* [Instructions to follow]
Using the listing below, determine the count of lines with the word "marks" and reply only with it.

* [Data shown]
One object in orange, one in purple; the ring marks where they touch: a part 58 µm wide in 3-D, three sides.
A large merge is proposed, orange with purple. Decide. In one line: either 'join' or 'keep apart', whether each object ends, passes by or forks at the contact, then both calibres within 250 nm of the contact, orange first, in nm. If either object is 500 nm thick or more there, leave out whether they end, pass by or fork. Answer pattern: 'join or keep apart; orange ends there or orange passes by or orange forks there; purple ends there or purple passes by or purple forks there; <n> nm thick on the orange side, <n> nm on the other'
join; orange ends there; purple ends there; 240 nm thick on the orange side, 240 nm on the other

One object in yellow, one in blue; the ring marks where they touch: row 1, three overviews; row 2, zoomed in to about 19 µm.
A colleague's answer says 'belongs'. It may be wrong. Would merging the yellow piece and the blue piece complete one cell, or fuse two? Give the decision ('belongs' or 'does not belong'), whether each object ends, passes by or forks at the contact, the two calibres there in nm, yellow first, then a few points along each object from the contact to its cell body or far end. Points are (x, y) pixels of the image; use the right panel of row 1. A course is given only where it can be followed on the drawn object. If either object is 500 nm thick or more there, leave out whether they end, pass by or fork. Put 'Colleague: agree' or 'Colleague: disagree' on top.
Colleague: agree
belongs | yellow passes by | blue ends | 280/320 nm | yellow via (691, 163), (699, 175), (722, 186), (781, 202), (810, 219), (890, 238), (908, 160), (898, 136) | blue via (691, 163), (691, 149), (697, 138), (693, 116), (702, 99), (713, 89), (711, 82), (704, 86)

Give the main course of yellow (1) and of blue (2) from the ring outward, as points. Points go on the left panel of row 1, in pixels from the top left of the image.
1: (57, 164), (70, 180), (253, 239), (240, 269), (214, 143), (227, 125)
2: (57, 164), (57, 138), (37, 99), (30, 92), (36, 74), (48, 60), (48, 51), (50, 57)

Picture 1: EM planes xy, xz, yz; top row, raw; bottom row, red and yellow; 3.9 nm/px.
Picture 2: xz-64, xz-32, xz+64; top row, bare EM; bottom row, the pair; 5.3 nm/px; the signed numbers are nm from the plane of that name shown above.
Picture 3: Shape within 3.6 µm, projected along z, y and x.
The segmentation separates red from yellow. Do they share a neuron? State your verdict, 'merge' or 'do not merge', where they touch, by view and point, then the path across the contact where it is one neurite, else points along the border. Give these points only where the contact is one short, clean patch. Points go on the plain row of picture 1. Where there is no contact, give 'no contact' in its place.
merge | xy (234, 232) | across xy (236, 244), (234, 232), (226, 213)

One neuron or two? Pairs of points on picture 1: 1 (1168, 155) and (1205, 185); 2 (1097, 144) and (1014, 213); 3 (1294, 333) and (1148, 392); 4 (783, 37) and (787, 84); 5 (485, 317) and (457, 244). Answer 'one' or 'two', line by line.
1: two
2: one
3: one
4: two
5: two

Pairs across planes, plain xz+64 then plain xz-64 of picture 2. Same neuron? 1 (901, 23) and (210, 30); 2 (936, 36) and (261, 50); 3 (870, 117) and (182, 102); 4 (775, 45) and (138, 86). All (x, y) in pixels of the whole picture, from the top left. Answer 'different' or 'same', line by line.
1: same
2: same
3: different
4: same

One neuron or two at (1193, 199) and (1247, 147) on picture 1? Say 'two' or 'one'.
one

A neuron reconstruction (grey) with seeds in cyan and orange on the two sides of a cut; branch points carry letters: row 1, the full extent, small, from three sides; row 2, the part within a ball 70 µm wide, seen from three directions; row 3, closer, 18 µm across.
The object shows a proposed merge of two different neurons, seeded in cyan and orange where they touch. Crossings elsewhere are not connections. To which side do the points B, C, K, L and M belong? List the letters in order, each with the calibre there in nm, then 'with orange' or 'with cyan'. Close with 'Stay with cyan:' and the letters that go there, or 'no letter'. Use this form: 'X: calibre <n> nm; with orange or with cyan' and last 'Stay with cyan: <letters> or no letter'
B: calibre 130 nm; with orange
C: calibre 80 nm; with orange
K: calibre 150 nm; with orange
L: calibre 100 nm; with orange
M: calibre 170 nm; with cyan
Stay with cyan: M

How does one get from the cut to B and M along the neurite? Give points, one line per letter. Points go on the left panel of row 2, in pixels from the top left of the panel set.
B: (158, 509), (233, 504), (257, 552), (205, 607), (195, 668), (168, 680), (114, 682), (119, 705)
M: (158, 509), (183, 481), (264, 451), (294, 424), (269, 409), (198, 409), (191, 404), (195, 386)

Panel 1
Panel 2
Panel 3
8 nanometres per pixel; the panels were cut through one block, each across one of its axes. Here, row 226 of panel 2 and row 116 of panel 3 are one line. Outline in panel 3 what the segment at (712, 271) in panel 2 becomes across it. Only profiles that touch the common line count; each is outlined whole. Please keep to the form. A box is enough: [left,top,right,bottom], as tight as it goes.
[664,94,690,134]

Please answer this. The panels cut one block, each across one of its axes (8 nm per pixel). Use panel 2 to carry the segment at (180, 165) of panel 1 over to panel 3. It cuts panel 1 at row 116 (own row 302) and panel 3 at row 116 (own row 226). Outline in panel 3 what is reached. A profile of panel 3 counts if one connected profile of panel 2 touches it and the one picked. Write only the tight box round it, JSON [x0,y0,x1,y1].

* [Your solution]
2